## Study text
------------------------------------------------------------
Show HN: Are You in the Weights?

Overall reception

  • Many find the site fun, ego-boosting, and visually appealing (retro/8‑bit aesthetic, clever concept).
  • Others view it as a privacy trap or an instructive but worrying demo of LLM behavior.

Accuracy, hallucinations, and identity collisions

  • Experiences range from eerily accurate summaries (especially for unique surnames, open‑source contributors, academics, or long‑used handles) to complete fabrications.
  • Even people with globally unique names often get described as politicians, security researchers, or especially professional athletes and entertainers.
  • Pseudonyms and long-lived online handles are sometimes recognized more accurately than legal names.
  • The “hallucinations” section is imperfect: some spot‑on descriptions are labeled hallucinations, while many wrong ones appear in the “main” section.

Dangerous and defamatory misidentifications

  • Several users are incorrectly labeled as terrorists, murderers, extremists, or crime victims.
  • Some note that for Arabic or uncommon names, the tool often confuses them with sanctioned individuals or bombers.
  • Commenters find these false positives “scary,” especially given reports that LLMs may be used in military or security decision-making.

Scoring, models, and clustering

  • “Strength” is explained as a linear combination of model self‑reported confidence plus bonuses for cross‑model agreement; commenters note LLM confidence is poorly calibrated.
  • The percentile (“Top N%”) is relative to all queries so far, not the broader population.
------------------------------------------------------------
## Excerpted records
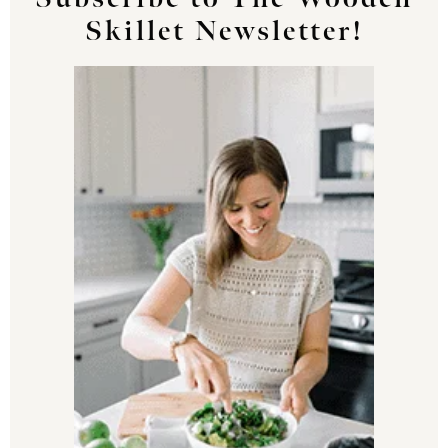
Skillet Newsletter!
------------------------------------------------------------
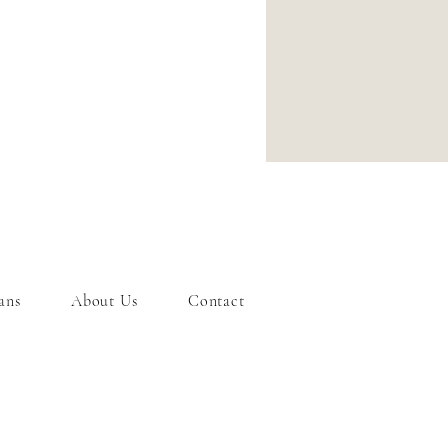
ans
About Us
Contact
------------------------------------------------------------
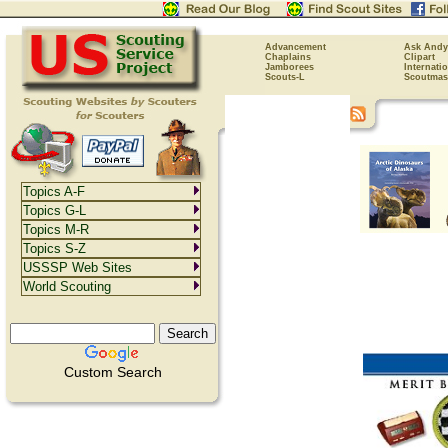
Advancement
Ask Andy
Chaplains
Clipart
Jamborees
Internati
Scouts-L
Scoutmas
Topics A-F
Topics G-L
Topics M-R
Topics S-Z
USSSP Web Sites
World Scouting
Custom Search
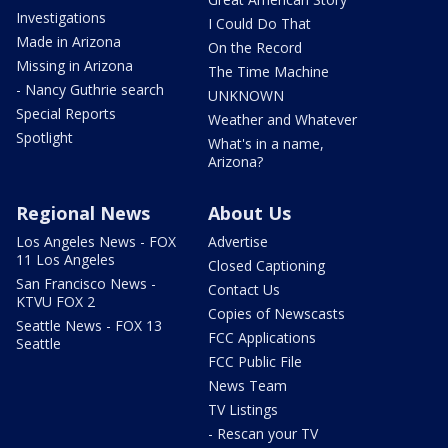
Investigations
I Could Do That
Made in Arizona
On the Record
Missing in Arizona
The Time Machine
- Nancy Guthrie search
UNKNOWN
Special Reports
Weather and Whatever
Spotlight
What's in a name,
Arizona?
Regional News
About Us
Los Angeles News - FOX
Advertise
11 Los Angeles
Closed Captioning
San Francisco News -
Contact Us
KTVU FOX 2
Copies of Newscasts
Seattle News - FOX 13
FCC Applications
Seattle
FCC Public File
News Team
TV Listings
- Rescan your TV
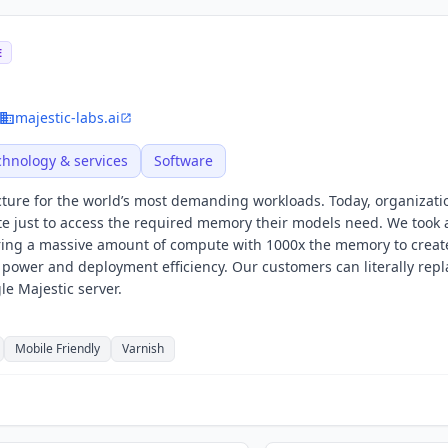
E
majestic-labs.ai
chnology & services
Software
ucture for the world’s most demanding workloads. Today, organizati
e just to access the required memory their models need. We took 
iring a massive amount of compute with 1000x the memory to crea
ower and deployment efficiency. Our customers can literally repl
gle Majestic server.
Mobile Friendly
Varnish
------------------------------------------------------------
## Task instructions
A: Please rewrite the bullet in the thread summary that begins "“Strength” is explained as a linear combination" in one shorter sentence that keeps its main facts.
B: Write the next part of the thread summary, picking up after its last bullet.

## Answers per task
A: “Strength” adds bonuses for cross-model agreement to the model's self-reported confidence, which commenters say is poorly calibrated.

B:
  • A clusterer merges model outputs into entities and decides what is a hallucination, optimized for recall over precision, leading to many misclassifications.
  • Prompting details are shared; all models use the same JSON‑only “Who is ?” prompt. Clustering runs on a cheaper model.

Privacy and data handling

  • Strong criticism that all queries (including real names) were publicly listed via a “latest” leaderboard and accessible via API; later partially mitigated but data remain broadly accessible.
  • Lack of a clear privacy policy and presence of tracking/Cloudflare checks raise suspicion about IP/name harvesting.
  • Several argue one should assume any text submitted to random sites will be stored and reused, possibly in future training sets.

UX, cost, and design

  • Praised for design and portraits (generated via an image model), but some report input bugs, intrusive sounds, and rate‑limit errors under load.
  • Running many frontier and smaller models per query is acknowledged as costly; described by the author as a non‑commercial “fun hack and science experiment.”

Broader reflections

  • Thread touches on “being in the weights” as a form of weird digital immortality and raises questions about the right to be forgotten.
  • Some are relieved not to appear at all; others note how hard it is to keep real‑life identity separate from online traces once models ingest public data.